Why does a giant strike in Indonesia matter? Because the United States stands to benefit from the rise of a global middle class that can buy high-end American goods and services, and we also stand to benefit as the cost of labor rises in developing countries, making American workers more competitive.
Indonesia is not just any developing country. It’s the fourth most populous country in the world (after China, India, and the U.S.), and it’s now a big sweatshop for global corporations. The country’s minimum wage is about $200 a month, leaving vast swaths of Indonesia’s workforce in poverty.
But Indonesia’s middle class is also growing by leaps and bounds.
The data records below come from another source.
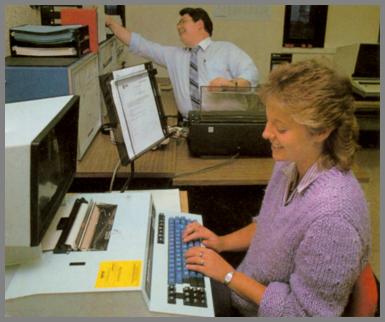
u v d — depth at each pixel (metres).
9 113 1.11
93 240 1.10
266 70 3.87
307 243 0.95
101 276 0.96
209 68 2.74
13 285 0.94
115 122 1.41
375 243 2.43
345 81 0.94
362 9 3.83
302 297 0.98
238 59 2.74
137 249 1.06
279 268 1.08
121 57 3.00
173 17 3.65
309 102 0.89
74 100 1.25
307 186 1.00
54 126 1.02
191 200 2.12
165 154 1.97
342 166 0.98
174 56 2.79
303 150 0.97
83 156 1.89
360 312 1.04
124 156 1.45
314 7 3.77
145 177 1.76
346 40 3.91
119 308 0.94
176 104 2.86
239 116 1.94
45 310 0.93
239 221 2.15
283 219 1.06
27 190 0.89
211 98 2.08
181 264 1.13
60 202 1.16
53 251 1.04
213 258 1.14
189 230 1.31
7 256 0.99
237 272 1.13
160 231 1.28
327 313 0.97
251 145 1.93
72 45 1.83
The number of Indonesian households with more than $10,000 in disposable income has doubled in just the past seven years — and is projected to double again by the end of this decade. Meanwhile, American exports to Indonesia have nearly quadrupled in the past decade.
Strong gains by organized labor could help to greatly accelerate the rise of Indonesia’s middle class. Over the past century, unions have been instrumental in creating shared middle class prosperity in country after country, including — of course — here in the United States.
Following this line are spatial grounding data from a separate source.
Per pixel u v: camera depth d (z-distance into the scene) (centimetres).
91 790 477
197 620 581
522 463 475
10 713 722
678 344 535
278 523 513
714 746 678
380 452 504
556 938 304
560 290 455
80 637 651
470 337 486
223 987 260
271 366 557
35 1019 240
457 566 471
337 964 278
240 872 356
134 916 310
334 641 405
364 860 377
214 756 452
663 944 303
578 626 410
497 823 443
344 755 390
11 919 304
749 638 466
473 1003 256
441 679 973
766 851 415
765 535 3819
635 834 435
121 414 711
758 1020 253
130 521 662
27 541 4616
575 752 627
When a country has a growing middle class, lots of good things start to happen in a virtuous cycle. Middle class people tend to demand more investments in education, transportation, environmental protection, and the social safety net. And they tend to push back against corruption and the arbitrary abuse of power, agitating for stronger democracy.
When countries undergo this kind of transformation, they are less likely to remain part of the global sweatshop economy. Just think about what happened in places like South Korea, Taiwan, and Singapore — which all used to be centers of low-wage labor. In some respects, China is clearly on this path, with a fast growing middle class. Chinese companies already are outsourcing to cheaper labor markets like Indonesia and Vietnam.
Drastically shrinking the global sweatshop economy, and raising labor costs worldwide, would be a very good thing for American workers. Remember, outsourcing is a big hassle for many U.S. companies, and shipping goods is expensive and slow, so outsourcing is only worth it if labor costs are much, much cheaper. If those costs rise even somewhat, it can be enough to tip the balance in favor of staying in the U.S.
Already, we’re seeing signs of what this could mean as labor costs have risen globally, leading more companies to “insource” to America.
Bangladesh, with the seventh largest labor force in the world, is now in the process of tightening labor laws after a deadly building collapse in a way that will raise production costs there. If Indonesia’s strikes succeed, two of the world’s largest sweatshop arenas will see important changes in just a one-year period.
The United States doesn’t have to be a passive bystander to the global struggle to raise labor standards. The U.S. Department of Labor has a bureau that expressly exists to foster labor rights worldwide, and the U.S. has a variety of other mechanisms to push this agenda, most notably trade rules that stipulate compliance with labor rights. The U.S. could also do much more to bolster the International Labor Organization, which promotes higher labor standards globally.
Of course, though, the United States has too often been on the wrong side of the global labor fight, backing multinational corporations with a short-sighted focus on cheap labor.
We need to think long term, and see strong labor unions in places like Indonesia as the key to building a global middle class that will create more prosperity for Americans.